__Your tasks__.
(1) In the St Vincent forum thread, which magazine did mhammer pick up?
(2) Please list each name mhammer says is absent from her guitars in the St Vincent forum thread.
(3) Carry on the St Vincent forum thread from the point where it stops.

__Excerpt provided__.
---+---

# St Vincent



## zurn (Oct 21, 2009)

Any fans out there? I just discovered them, very interesting and refreshing. The singer is quite the gear head too, I've seen pics of her pedalboard with a fuzzfactory, fulltone fulldrive, digitech whammy and some moog stuff.

[video=youtube;lan-UQfN0zs]http://www.youtube.com/watch?v=lan-UQfN0zs[/video]

[video=youtube;1vxQs84FMWQ]http://www.youtube.com/watch?v=1vxQs84FMWQ[/video]

[video=youtube;kKsNHa0mx00]http://www.youtube.com/watch?v=kKsNHa0mx00[/video]


----------



## hardasmum (Apr 23, 2008)

Yep she's awesome! Great guitar player


----------



## 4345567 (Jun 26, 2008)

__________


----------



## mhammer (Nov 30, 2007)

I picked up that issue of Premier Guitar for the focus on pedals this month, and noticed the article on them/her while flipping through. Gotta say that, while I've never heard anything from them/her, the young woman earns instant street cred with me via her choice of guitars - many of them oddball 60's Japanese type with cheesy single-coil ceramic pickups. No Jason Lollar, Lindy Fralin, or Seymour Duncan for her! And no stinking Floyd Rose either!


----------



## Guest (Oct 31, 2011)

---+---

__Provided material__.
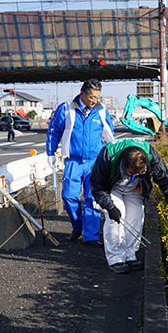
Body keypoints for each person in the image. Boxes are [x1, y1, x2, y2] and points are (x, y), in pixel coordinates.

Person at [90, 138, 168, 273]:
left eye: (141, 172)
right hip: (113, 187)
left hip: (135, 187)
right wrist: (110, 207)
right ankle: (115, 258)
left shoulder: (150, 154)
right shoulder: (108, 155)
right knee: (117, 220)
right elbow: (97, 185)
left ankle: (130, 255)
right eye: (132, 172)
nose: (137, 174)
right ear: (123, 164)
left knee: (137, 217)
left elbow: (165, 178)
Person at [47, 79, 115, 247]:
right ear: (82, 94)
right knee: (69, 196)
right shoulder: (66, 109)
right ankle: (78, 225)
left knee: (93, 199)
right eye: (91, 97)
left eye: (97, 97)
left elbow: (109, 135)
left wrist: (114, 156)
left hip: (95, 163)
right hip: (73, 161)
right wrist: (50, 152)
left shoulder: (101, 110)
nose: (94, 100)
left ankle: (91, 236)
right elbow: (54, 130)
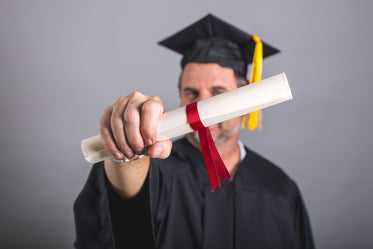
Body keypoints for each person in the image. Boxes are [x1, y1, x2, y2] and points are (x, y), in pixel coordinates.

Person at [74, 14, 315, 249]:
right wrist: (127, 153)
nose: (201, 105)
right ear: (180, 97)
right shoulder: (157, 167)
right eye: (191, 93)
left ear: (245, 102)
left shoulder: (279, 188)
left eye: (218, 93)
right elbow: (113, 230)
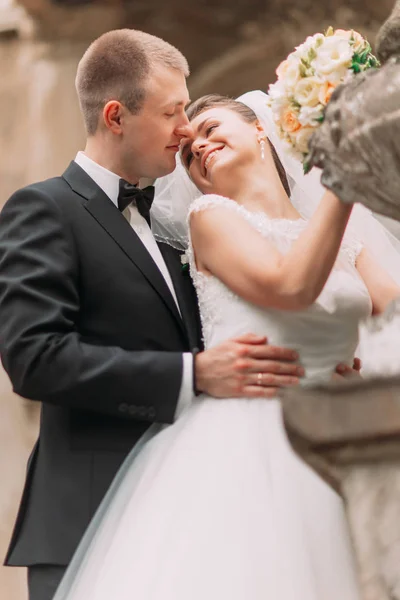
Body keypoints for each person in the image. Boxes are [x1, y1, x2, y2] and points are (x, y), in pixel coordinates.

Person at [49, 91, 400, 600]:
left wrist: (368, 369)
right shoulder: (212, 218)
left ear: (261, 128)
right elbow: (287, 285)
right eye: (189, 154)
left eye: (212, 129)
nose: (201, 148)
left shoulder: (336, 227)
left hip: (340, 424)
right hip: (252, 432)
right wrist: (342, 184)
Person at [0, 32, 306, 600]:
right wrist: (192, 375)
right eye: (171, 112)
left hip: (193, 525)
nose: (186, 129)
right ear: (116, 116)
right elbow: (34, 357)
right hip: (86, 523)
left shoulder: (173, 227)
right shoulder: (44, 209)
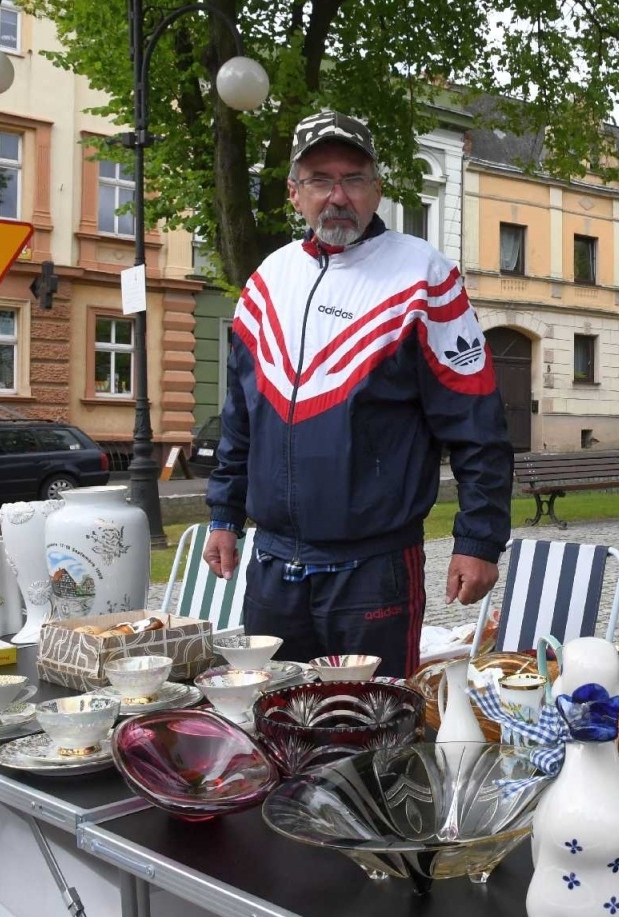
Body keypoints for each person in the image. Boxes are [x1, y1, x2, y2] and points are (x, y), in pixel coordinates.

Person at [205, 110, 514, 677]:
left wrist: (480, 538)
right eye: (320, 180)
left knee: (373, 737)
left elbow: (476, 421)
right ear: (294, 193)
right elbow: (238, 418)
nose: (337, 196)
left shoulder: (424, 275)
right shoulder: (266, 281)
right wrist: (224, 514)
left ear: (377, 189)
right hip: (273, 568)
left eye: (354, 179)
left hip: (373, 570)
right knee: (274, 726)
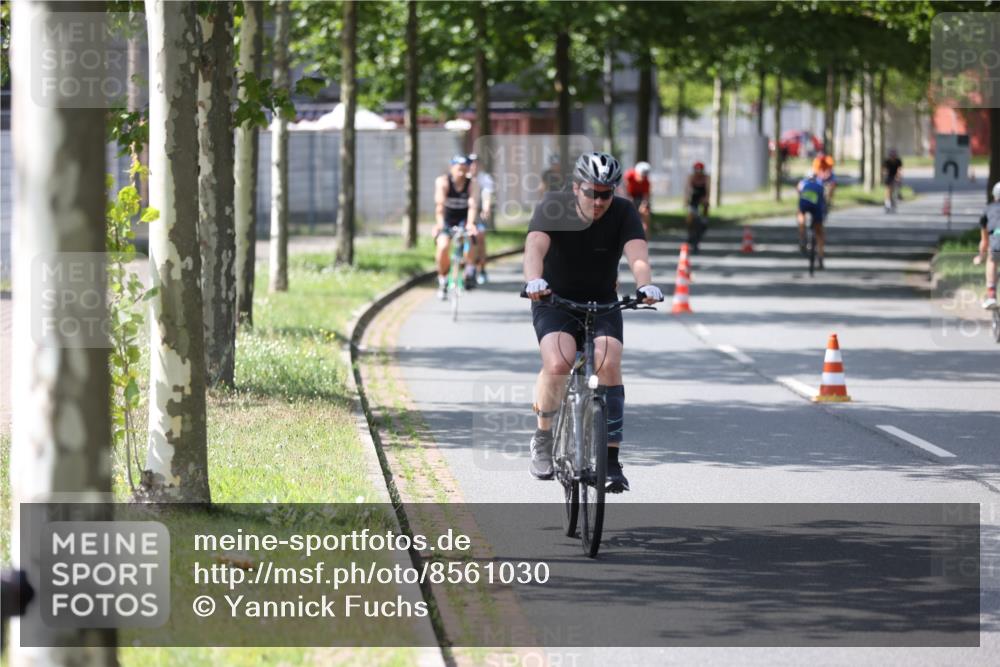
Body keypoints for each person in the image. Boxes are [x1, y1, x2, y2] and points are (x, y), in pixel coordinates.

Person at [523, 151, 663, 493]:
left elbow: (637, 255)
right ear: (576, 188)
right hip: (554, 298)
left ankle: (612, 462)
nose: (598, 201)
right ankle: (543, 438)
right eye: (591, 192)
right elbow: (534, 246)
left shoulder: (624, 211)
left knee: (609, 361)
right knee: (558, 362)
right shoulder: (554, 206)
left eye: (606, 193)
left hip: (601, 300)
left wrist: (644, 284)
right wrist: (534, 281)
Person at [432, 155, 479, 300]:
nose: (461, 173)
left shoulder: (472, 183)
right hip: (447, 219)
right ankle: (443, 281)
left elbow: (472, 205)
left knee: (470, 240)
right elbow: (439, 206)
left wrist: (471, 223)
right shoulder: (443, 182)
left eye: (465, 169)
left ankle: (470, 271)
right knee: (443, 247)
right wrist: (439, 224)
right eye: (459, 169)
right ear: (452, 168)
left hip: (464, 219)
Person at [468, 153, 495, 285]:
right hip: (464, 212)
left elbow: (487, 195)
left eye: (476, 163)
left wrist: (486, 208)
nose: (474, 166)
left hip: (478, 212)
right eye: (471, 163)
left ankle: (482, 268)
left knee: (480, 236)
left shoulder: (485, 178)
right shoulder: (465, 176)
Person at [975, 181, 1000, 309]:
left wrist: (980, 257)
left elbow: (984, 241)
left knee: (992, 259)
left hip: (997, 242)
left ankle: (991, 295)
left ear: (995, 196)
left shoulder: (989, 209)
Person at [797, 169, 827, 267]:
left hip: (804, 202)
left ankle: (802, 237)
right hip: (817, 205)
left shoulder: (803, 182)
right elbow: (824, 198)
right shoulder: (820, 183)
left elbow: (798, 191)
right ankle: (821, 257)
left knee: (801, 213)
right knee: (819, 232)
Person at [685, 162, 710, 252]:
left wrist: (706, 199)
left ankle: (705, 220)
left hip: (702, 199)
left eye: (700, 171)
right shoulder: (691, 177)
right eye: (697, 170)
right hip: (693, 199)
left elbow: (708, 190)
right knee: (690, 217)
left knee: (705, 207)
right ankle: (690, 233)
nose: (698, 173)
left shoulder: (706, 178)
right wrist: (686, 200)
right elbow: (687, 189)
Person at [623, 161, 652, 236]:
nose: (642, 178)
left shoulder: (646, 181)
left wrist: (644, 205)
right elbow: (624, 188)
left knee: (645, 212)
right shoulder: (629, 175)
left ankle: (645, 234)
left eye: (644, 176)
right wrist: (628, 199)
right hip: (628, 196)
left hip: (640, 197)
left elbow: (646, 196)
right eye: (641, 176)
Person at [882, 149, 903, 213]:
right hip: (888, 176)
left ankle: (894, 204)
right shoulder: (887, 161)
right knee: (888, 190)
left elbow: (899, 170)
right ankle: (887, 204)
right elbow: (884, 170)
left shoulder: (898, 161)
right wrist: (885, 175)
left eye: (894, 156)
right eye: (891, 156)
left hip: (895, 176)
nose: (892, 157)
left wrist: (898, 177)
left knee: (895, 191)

---+---

__Response list__.
(1) Premier Guitar

(2) Jason Lollar, Lindy Fralin, Seymour Duncan, Floyd Rose

(3)
mhammer said:


> I picked up that issue of Premier Guitar for the focus on pedals this month, and noticed the article on them/her while flipping through. Gotta say that, while I've never heard anything from them/her, the young woman earns instant street cred with me via her choice of guitars - many of them oddball 60's Japanese type with cheesy single-coil ceramic pickups. No Jason Lollar, Lindy Fralin, or Seymour Duncan for her! And no stinking Floyd Rose either!


She's a fuzz junkie too.


----------



## 4345567 (Jun 26, 2008)

__________


----------



## hardasmum (Apr 23, 2008)

Picked up her new LP and listened to it loudly today. It sounds great. Interesting guitar parts and tones. Well produced and mixed.


----------



## zurn (Oct 21, 2009)

Here are some video's of her with a pedalboard she used live.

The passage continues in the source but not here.